19
07 2023

  .  Par Camille MABI

Alerte Actualités RH : La remise en cause d’une convention de forfait jour !

Alerte Actualités RH : La remise en cause d’une convention de forfait jour !

Par deux arrêts rendus en date du 5 juillet 2023 (n° 21-23.222 et n°21-23.387) et publié au Bulletin, la Chambre sociale remet en cause la validité des conventions individuelles de forfait jours conclues sur la base de la convention collective des Prestataires de services et de l’Automobile.

Pourquoi ?! La convention collective des Prestations de Services prévoit un décompte par le salarié afin de suivre les jours travaillés, de congés et de RTT, un rappel des amplitudes horaires et des durées de repos ainsi qu’un entretien annuel où doit être évoqué la charge de travail, l’organisation du travail et l’amplitude des journées.

Celle de l’Automobile rappel les amplitudes ainsi que la charge quotidienne de travail doit être répartie de façon compatible avec la vie personnelle du salarié, prévoit que l’entreprise doit  mettre en œuvre un suivi individuelle régulier, charge à elle de trouver les indicateurs appropriés de la charge de travail, prévoit la mise en place d’un document de suivi des jours travaillés et un entretien afin d’évoquer la charge de travail et mettre les éventuelles actions correctives.

La Cour de cassation a jugé que de tels éléments :

  • ne permettent pas à l’employeur de remédier en temps utile à une charge de travail éventuellement incompatible avec une durée raisonnable ;
  • ne sont pas de nature à garantir que l’amplitude et la charge de travail restent raisonnables et assurent une bonne répartition, dans le temps, du travail de l’intéressé, et, donc, à assurer la protection de la sécurité et de la santé du salarié.

Il ressort de cette analyse qu’un accord qui se borne à décrire les modalités du forfait d’une manière superficielle, encourt la nullité. Il s’en suit que pour être valide, l’accord collectif doit préciser les outils qui permettront à l’employeur de suivre régulièrement la charge de travail, de contrôler le temps de travail et de s’assurer du respect du temps de repos quotidien et hebdomadaire du salarié.

Concrètement, ça veut dire quoi ?!  

Une convention de forfait jour se fait sur deux niveaux :

  • Un accord collectif (convention collective ou accord d’entreprise) doit prévoir ce mode d’aménagement du temps de travail
  • et une convention individuelle doit être signée avec le salarié.

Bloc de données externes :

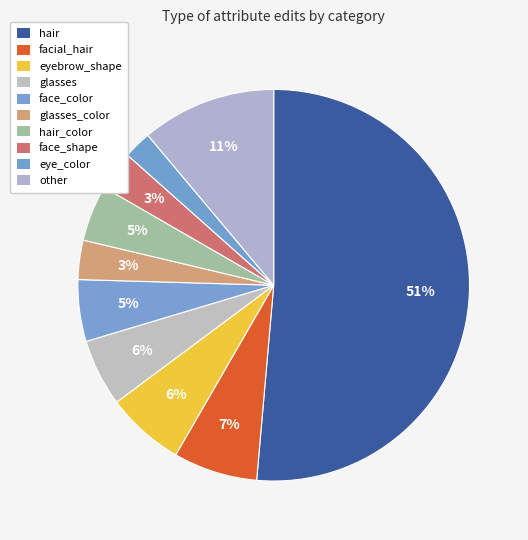

How many slices are in this pie chart?

10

Par effet de cascade, la validité de la convention individuelle est consubstantielle à celle de la convention collective. Dès lors, toutes les conventions individuelles conclues sur la base de la convention collectives des prestataires de services sont nulles.

Conséquences :

  • La convention individuelle sera annulée par ricochet et le forfait sera rétroactivement anéanti.
  • Le contrat va basculer en contrat classique de 35 heures par semaines.
  • Le salarié pourra donc se prévaloir d’un rappel de salaire pour heures supplémentaires et de dommages et intérêts pour le non-respect du droit au repos.

Le risque n’est pas neutre puisque les salariés peuvent former des demandes de rappels de salaire pour les trois dernières années.

D’autant plus que le salarié n’a pas à prouver chaque heure supplémentaire qu’il aurait réalisé mais seulement à apporter des éléments de nature à étayer sa demande.

Que faire ?!

Tant que cette carence de la convention collective n’est pas rectifiée, les salariés sont considérés être repassés aux 35 heures.

Il est possible de conclure un accord d’entreprise afin de prévoir les dispositions nécessaires, apportant des garanties suffisantes.

Pour le moment, impossible de savoir combien de temps les partenaires sociaux vont mettre à se saisir du sujet et à renégocier la convention collective sur ce point…

En attendant l’une de ces deux solutions, vous pouvez envisager de mettre en place un contrôle du temps de travail.

Et dans tous les cas, avant de mettre en œuvre une convention de forfait-jours, il est primordial de vérifier en amont que les dispositions conventionnelles offrent des garanties suffisantes pour assurer la protection de la sécurité et de la santé des salariés.